[Opening MATERIALS PROVIDED section]

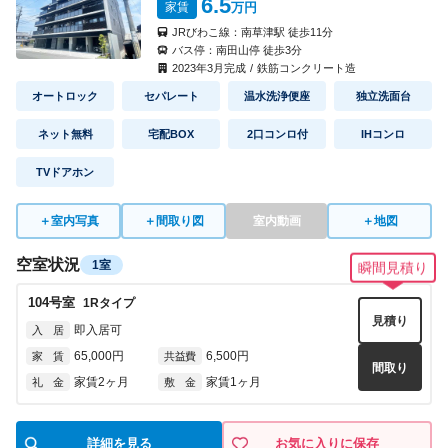
6.5
家賃
万円
見積り
即入居可
入 居
JRびわこ線：
南草津駅
徒歩
11
分
54,000円
5,000円
家 賃
共益費
バス停：
南田山停
徒歩
3
分
間取り
2023
年
3
月完成
/
鉄筋コンクリート造
なし
なし
礼 金
敷 金
オートロック
セパレート
温水洗浄便座
独立洗面台
5012
号室
1K(A1)
タイプ
ネット無料
宅配BOX
2口コンロ付
IHコンロ
見積り
即入居可
入 居
TVドアホン
54,000円
5,000円
家 賃
共益費
間取り
なし
なし
礼 金
敷 金
＋
室内写真
＋
間取り図
室内動画
＋
地図
5014
号室
1K(A1)
タイプ
空室状況
1室
瞬間見積り
見積り
即入居可
入 居
104
号室
1R
タイプ
54,000円
5,000円
家 賃
共益費
見積り
間取り
即入居可
入 居
なし
なし
礼 金
敷 金
65,000円
6,500円
家 賃
共益費
間取り
家賃2ヶ月
家賃1ヶ月
礼 金
敷 金
5015
号室
1K(A2)
タイプ
見積り
即入居可
入 居
詳細を見る
お気に入りに保存
54,000円
5,000円
家 賃
共益費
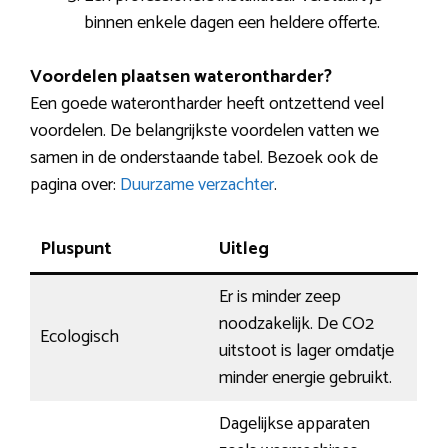
binnen enkele dagen een heldere offerte.
Voordelen plaatsen waterontharder?
Een goede waterontharder heeft ontzettend veel
voordelen. De belangrijkste voordelen vatten we
samen in de onderstaande tabel. Bezoek ook de
pagina over:
Duurzame verzachter
.
Pluspunt
Uitleg
Er is minder zeep
noodzakelijk. De CO2
Ecologisch
uitstoot is lager omdatje
minder energie gebruikt.
Dagelijkse apparaten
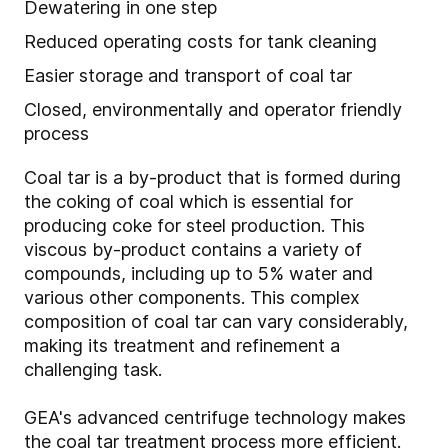
Dewatering in one step
Reduced operating costs for tank cleaning
Easier storage and transport of coal tar
Closed, environmentally and operator friendly
process
Coal tar is a by-product that is formed during
the coking of coal which is essential for
producing coke for steel production. This
viscous by-product contains a variety of
compounds, including up to 5% water and
various other components. This complex
composition of coal tar can vary considerably,
making its treatment and refinement a
challenging task.
GEA's advanced centrifuge technology makes
the coal tar treatment process more efficient.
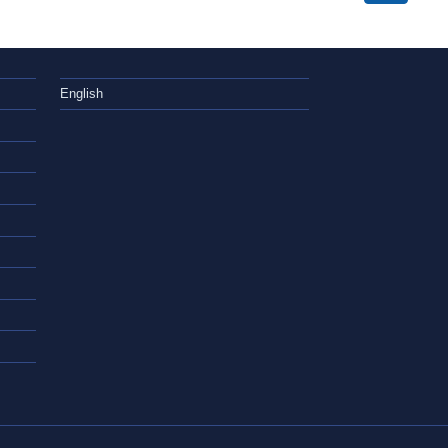
English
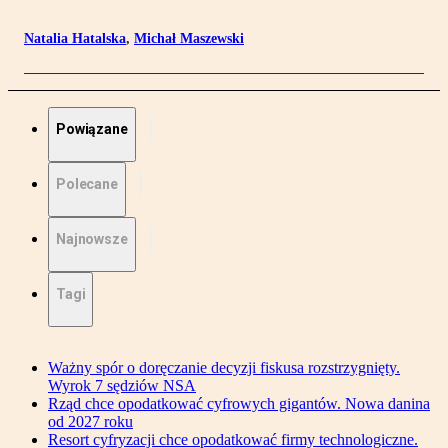
Natalia Hatalska
,
Michał Maszewski
Powiązane
Polecane
Najnowsze
Tagi
Ważny spór o doręczanie decyzji fiskusa rozstrzygnięty.
Wyrok 7 sędziów NSA
Rząd chce opodatkować cyfrowych gigantów. Nowa danina
od 2027 roku
Resort cyfryzacji chce opodatkować firmy technologiczne.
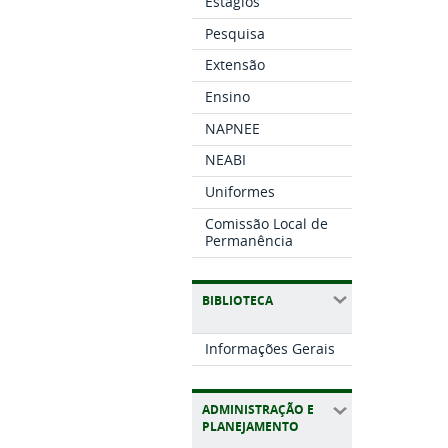
Estágios
Pesquisa
Extensão
Ensino
NAPNEE
NEABI
Uniformes
Comissão Local de
Permanência
BIBLIOTECA
Informações Gerais
ADMINISTRAÇÃO E
PLANEJAMENTO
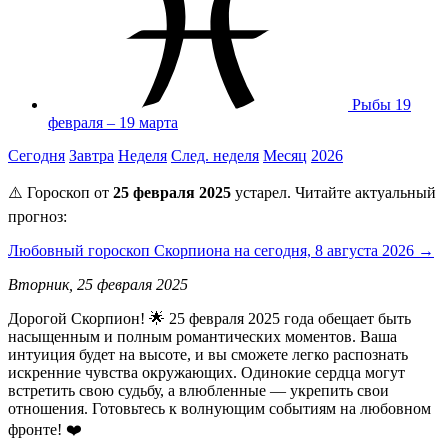
Рыбы
19
февраля – 19 марта
Сегодня
Завтра
Неделя
След. неделя
Месяц
2026
⚠️ Гороскоп от
25 февраля 2025
устарел. Читайте актуальный
прогноз:
Любовный гороскоп Скорпиона на сегодня, 8 августа 2026 →
Вторник, 25 февраля 2025
Дорогой Скорпион! 🌟 25 февраля 2025 года обещает быть
насыщенным и полным романтических моментов. Ваша
интуиция будет на высоте, и вы сможете легко распознать
искренние чувства окружающих. Одинокие сердца могут
встретить свою судьбу, а влюбленные — укрепить свои
отношения. Готовьтесь к волнующим событиям на любовном
фронте! ❤️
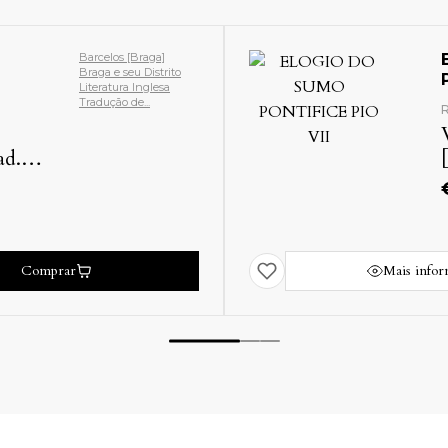
Barcelos [Braga]
Braga e seu Distrito
Literatura Inglesa
Tradução de...
R
ad.]
Comprar
Mais info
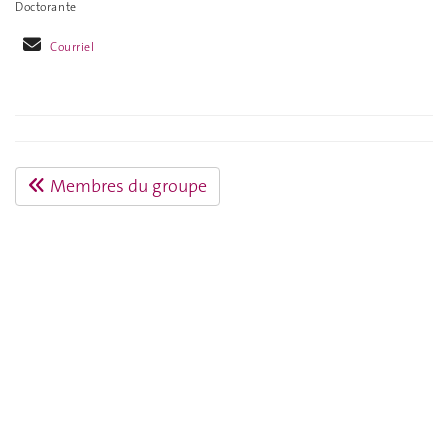
Doctorante
Courriel
Membres du groupe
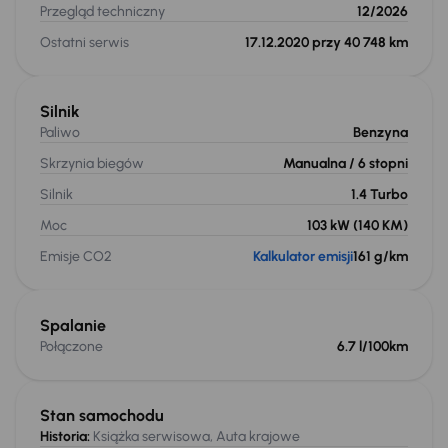
Przegląd techniczny
12/2026
Ostatni serwis
17.12.2020 przy 40 748 km
Silnik
Paliwo
Benzyna
Skrzynia biegów
Manualna
/ 6 stopni
Silnik
1.4 Turbo
Moc
103 kW
(140 KM)
Emisje CO2
Kalkulator emisji
161 g/km
Spalanie
Połączone
6.7 l/100km
Stan samochodu
Historia:
Książka serwisowa, Auta krajowe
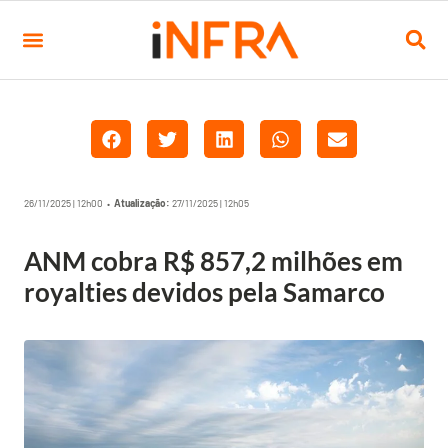
26/11/2025 | 12h00 •
Atualização:
27/11/2025 | 12h05
ANM cobra R$ 857,2 milhões em
royalties devidos pela Samarco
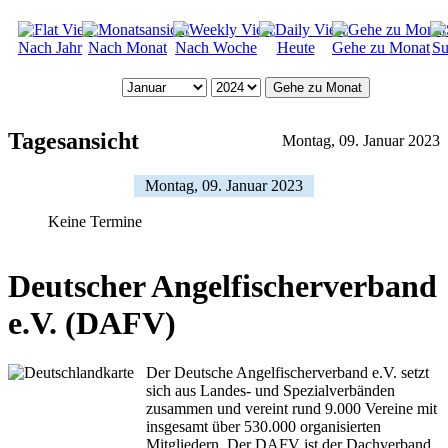
Nach Jahr
Nach Monat
Nach Woche
Heute
Gehe zu Monat
Su
Gehe zu Monat
Tagesansicht
Montag, 09. Januar 2023
Montag, 09. Januar 2023
Keine Termine
Deutscher Angelfischerverband
e.V. (DAFV)
Der Deutsche Angelfischerverband e.V. setzt
sich aus Landes- und Spezialverbänden
zusammen und vereint rund 9.000 Vereine mit
insgesamt über 530.000 organisierten
Mitgliedern. Der DAFV ist der Dachverband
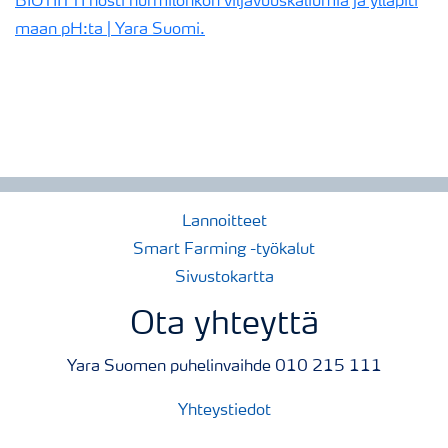
BIOTIITTI nosti nurmilohkon viljavuuskaliumia ja ylläpiti
maan pH:ta | Yara Suomi.
Lannoitteet
Smart Farming -työkalut
Sivustokartta
Ota yhteyttä
Yara Suomen puhelinvaihde 010 215 111
Yhteystiedot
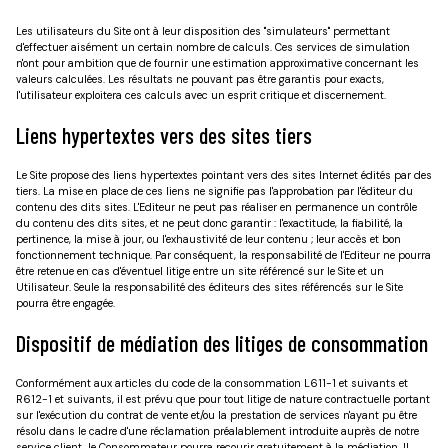
Les utilisateurs du Site ont à leur disposition des "simulateurs" permettant
d'effectuer aisément un certain nombre de calculs. Ces services de simulation
n'ont pour ambition que de fournir une estimation approximative concernant les
valeurs calculées. Les résultats ne pouvant pas être garantis pour exacts,
l'utilisateur exploitera ces calculs avec un esprit critique et discernement.
Liens hypertextes vers des sites tiers
Le Site propose des liens hypertextes pointant vers des sites Internet édités par des
tiers. La mise en place de ces liens ne signifie pas l'approbation par l'éditeur du
contenu des dits sites. L'Editeur ne peut pas réaliser en permanence un contrôle
du contenu des dits sites, et ne peut donc garantir : l'exactitude, la fiabilité, la
pertinence, la mise à jour, ou l'exhaustivité de leur contenu ; leur accès et bon
fonctionnement technique. Par conséquent, la responsabilité de l'Editeur ne pourra
être retenue en cas d'éventuel litige entre un site référencé sur le Site et un
Utilisateur. Seule la responsabilité des éditeurs des sites référencés sur le Site
pourra être engagée.
Dispositif de médiation des litiges de consommation
Conformément aux articles du code de la consommation L611-1 et suivants et
R612-1 et suivants, il est prévu que pour tout litige de nature contractuelle portant
sur l'exécution du contrat de vente et/ou la prestation de services n'ayant pu être
résolu dans le cadre d'une réclamation préalablement introduite auprès de notre
service client, le Consommateur pourra recourir gratuitement à la médiation. Il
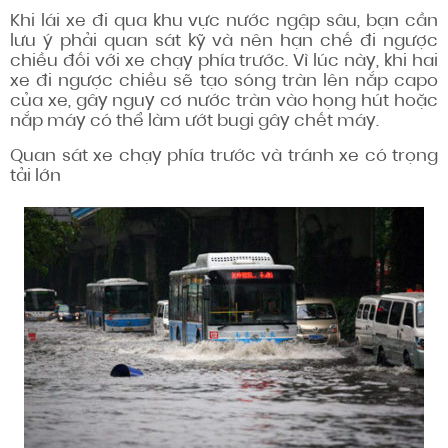
Khi lái xe đi qua khu vực nước ngập sâu, bạn cần
lưu ý phải quan sát kỹ và nên hạn chế đi ngược
chiều đối với xe chạy phía trước. Vì lúc này, khi hai
xe đi ngược chiều sẽ tạo sóng tràn lên nắp capo
của xe, gây nguy cơ nước tràn vào họng hút hoặc
nắp máy có thể làm ướt bugi gây chết máy.
Quan sát xe chạy phía trước và tránh xe có trọng
tải lớn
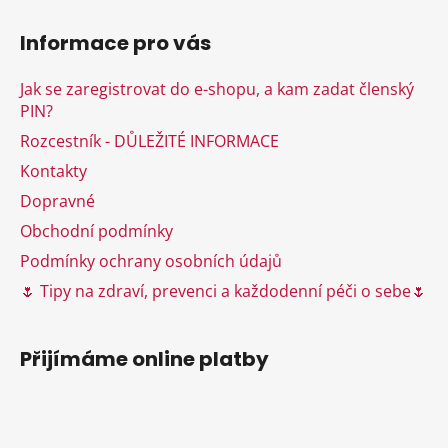
Z
á
Informace pro vás
p
a
Jak se zaregistrovat do e-shopu, a kam zadat členský
t
PIN?
í
Rozcestník - DŮLEŽITÉ INFORMACE
Kontakty
Dopravné
Obchodní podmínky
Podmínky ochrany osobních údajů
🌷 Tipy na zdraví, prevenci a každodenní péči o sebe🌷
Přijímáme online platby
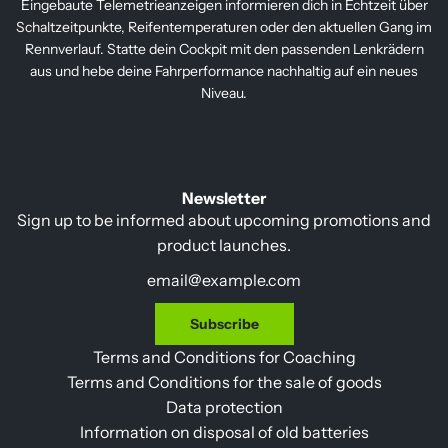
Eingebaute Telemetrieanzeigen informieren dich in Echtzeit über
Schaltzeitpunkte, Reifentemperaturen oder den aktuellen Gang im
Rennverlauf. Statte dein Cockpit mit den passenden Lenkrädern
aus und hebe deine Fahrperformance nachhaltig auf ein neues
Niveau.
Newsletter
Sign up to be informed about upcoming promotions and
product launches.
Subscribe
Terms and Conditions for Coaching
Terms and Conditions for the sale of goods
Data protection
Information on disposal of old batteries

[Closing MATERIALS PROVIDED section]

EXERCISE INSTRUCTIONS:
Please repeat each record above precisely, with the pictures left out.

SOLVED PROBLEM:
6.5
家賃
万円
見積り
即入居可
入 居
JRびわこ線：
南草津駅
徒歩
11
分
54,000円
5,000円
家 賃
共益費
バス停：
南田山停
徒歩
3
分
間取り
2023
年
3
月完成
/
鉄筋コンクリート造
なし
なし
礼 金
敷 金
オートロック
セパレート
温水洗浄便座
独立洗面台
5012
号室
1K(A1)
タイプ
ネット無料
宅配BOX
2口コンロ付
IHコンロ
見積り
即入居可
入 居
TVドアホン
54,000円
5,000円
家 賃
共益費
間取り
なし
なし
礼 金
敷 金
＋
室内写真
＋
間取り図
室内動画
＋
地図
5014
号室
1K(A1)
タイプ
空室状況
1室
瞬間見積り
見積り
即入居可
入 居
104
号室
1R
タイプ
54,000円
5,000円
家 賃
共益費
見積り
間取り
即入居可
入 居
なし
なし
礼 金
敷 金
65,000円
6,500円
家 賃
共益費
間取り
家賃2ヶ月
家賃1ヶ月
礼 金
敷 金
5015
号室
1K(A2)
タイプ
見積り
即入居可
入 居
詳細を見る
お気に入りに保存
54,000円
5,000円
家 賃
共益費
binnen enkele dagen een heldere offerte.
Voordelen plaatsen waterontharder?
Een goede waterontharder heeft ontzettend veel
voordelen. De belangrijkste voordelen vatten we
samen in de onderstaande tabel. Bezoek ook de
pagina over:
Duurzame verzachter
.
Pluspunt
Uitleg
Er is minder zeep
noodzakelijk. De CO2
Ecologisch
uitstoot is lager omdatje
minder energie gebruikt.
Dagelijkse apparaten
Dewatering in one step
Reduced operating costs for tank cleaning
Easier storage and transport of coal tar
Closed, environmentally and operator friendly
process
Coal tar is a by-product that is formed during
the coking of coal which is essential for
producing coke for steel production. This
viscous by-product contains a variety of
compounds, including up to 5% water and
various other components. This complex
composition of coal tar can vary considerably,
making its treatment and refinement a
challenging task.
GEA's advanced centrifuge technology makes
the coal tar treatment process more efficient.
English
Natalia Hatalska
,
Michał Maszewski
Powiązane
Polecane
Najnowsze
Tagi
Ważny spór o doręczanie decyzji fiskusa rozstrzygnięty.
Wyrok 7 sędziów NSA
Rząd chce opodatkować cyfrowych gigantów. Nowa danina
od 2027 roku
Resort cyfryzacji chce opodatkować firmy technologiczne.
Estágios
Pesquisa
Extensão
Ensino
NAPNEE
NEABI
Uniformes
Comissão Local de
Permanência
BIBLIOTECA
Informações Gerais
ADMINISTRAÇÃO E
PLANEJAMENTO
Рыбы
19
февраля – 19 марта
Сегодня
Завтра
Неделя
След. неделя
Месяц
2026
⚠️ Гороскоп от
25 февраля 2025
устарел. Читайте актуальный
прогноз:
Любовный гороскоп Скорпиона на сегодня, 8 августа 2026 →
Вторник, 25 февраля 2025
Дорогой Скорпион! 🌟 25 февраля 2025 года обещает быть
насыщенным и полным романтических моментов. Ваша
интуиция будет на высоте, и вы сможете легко распознать
искренние чувства окружающих. Одинокие сердца могут
встретить свою судьбу, а влюбленные — укрепить свои
отношения. Готовьтесь к волнующим событиям на любовном
фронте! ❤️
Barcelos [Braga]
Braga e seu Distrito
Literatura Inglesa
Tradução de...
R
ad.]
Comprar
Mais info
Doctorante
Courriel
Membres du groupe
Przegląd techniczny
12/2026
Ostatni serwis
17.12.2020 przy 40 748 km
Silnik
Paliwo
Benzyna
Skrzynia biegów
Manualna
/ 6 stopni
Silnik
1.4 Turbo
Moc
103 kW
(140 KM)
Emisje CO2
Kalkulator emisji
161 g/km
Spalanie
Połączone
6.7 l/100km
Stan samochodu
Historia:
Książka serwisowa, Auta krajowe
26/11/2025 | 12h00 •
Atualização:
27/11/2025 | 12h05
ANM cobra R$ 857,2 milhões em
royalties devidos pela Samarco
Nach Jahr
Nach Monat
Nach Woche
Heute
Gehe zu Monat
Su
Gehe zu Monat
Tagesansicht
Montag, 09. Januar 2023
Montag, 09. Januar 2023
Keine Termine
Deutscher Angelfischerverband
e.V. (DAFV)
Der Deutsche Angelfischerverband e.V. setzt
sich aus Landes- und Spezialverbänden
zusammen und vereint rund 9.000 Vereine mit
insgesamt über 530.000 organisierten
Mitgliedern. Der DAFV ist der Dachverband
BIOTIITTI nosti nurmilohkon viljavuuskaliumia ja ylläpiti
maan pH:ta | Yara Suomi.
Lannoitteet
Smart Farming -työkalut
Sivustokartta
Ota yhteyttä
Yara Suomen puhelinvaihde 010 215 111
Yhteystiedot
Les utilisateurs du Site ont à leur disposition des "simulateurs" permettant
d'effectuer aisément un certain nombre de calculs. Ces services de simulation
n'ont pour ambition que de fournir une estimation approximative concernant les
valeurs calculées. Les résultats ne pouvant pas être garantis pour exacts,
l'utilisateur exploitera ces calculs avec un esprit critique et discernement.
Liens hypertextes vers des sites tiers
Le Site propose des liens hypertextes pointant vers des sites Internet édités par des
tiers. La mise en place de ces liens ne signifie pas l'approbation par l'éditeur du
contenu des dits sites. L'Editeur ne peut pas réaliser en permanence un contrôle
du contenu des dits sites, et ne peut donc garantir : l'exactitude, la fiabilité, la
pertinence, la mise à jour, ou l'exhaustivité de leur contenu ; leur accès et bon
fonctionnement technique. Par conséquent, la responsabilité de l'Editeur ne pourra
être retenue en cas d'éventuel litige entre un site référencé sur le Site et un
Utilisateur. Seule la responsabilité des éditeurs des sites référencés sur le Site
pourra être engagée.
Dispositif de médiation des litiges de consommation
Conformément aux articles du code de la consommation L611-1 et suivants et
R612-1 et suivants, il est prévu que pour tout litige de nature contractuelle portant
sur l'exécution du contrat de vente et/ou la prestation de services n'ayant pu être
résolu dans le cadre d'une réclamation préalablement introduite auprès de notre
service client, le Consommateur pourra recourir gratuitement à la médiation. Il
Khi lái xe đi qua khu vực nước ngập sâu, bạn cần
lưu ý phải quan sát kỹ và nên hạn chế đi ngược
chiều đối với xe chạy phía trước. Vì lúc này, khi hai
xe đi ngược chiều sẽ tạo sóng tràn lên nắp capo
của xe, gây nguy cơ nước tràn vào họng hút hoặc
nắp máy có thể làm ướt bugi gây chết máy.
Quan sát xe chạy phía trước và tránh xe có trọng
tải lớn
Z
á
Informace pro vás
p
a
Jak se zaregistrovat do e-shopu, a kam zadat členský
t
PIN?
í
Rozcestník - DŮLEŽITÉ INFORMACE
Kontakty
Dopravné
Obchodní podmínky
Podmínky ochrany osobních údajů
🌷 Tipy na zdraví, prevenci a každodenní péči o sebe🌷
Přijímáme online platby
Eingebaute Telemetrieanzeigen informieren dich in Echtzeit über
Schaltzeitpunkte, Reifentemperaturen oder den aktuellen Gang im
Rennverlauf. Statte dein Cockpit mit den passenden Lenkrädern
aus und hebe deine Fahrperformance nachhaltig auf ein neues
Niveau.
Newsletter
Sign up to be informed about upcoming promotions and
product launches.
Subscribe
Terms and Conditions for Coaching
Terms and Conditions for the sale of goods
Data protection
Information on disposal of old batteries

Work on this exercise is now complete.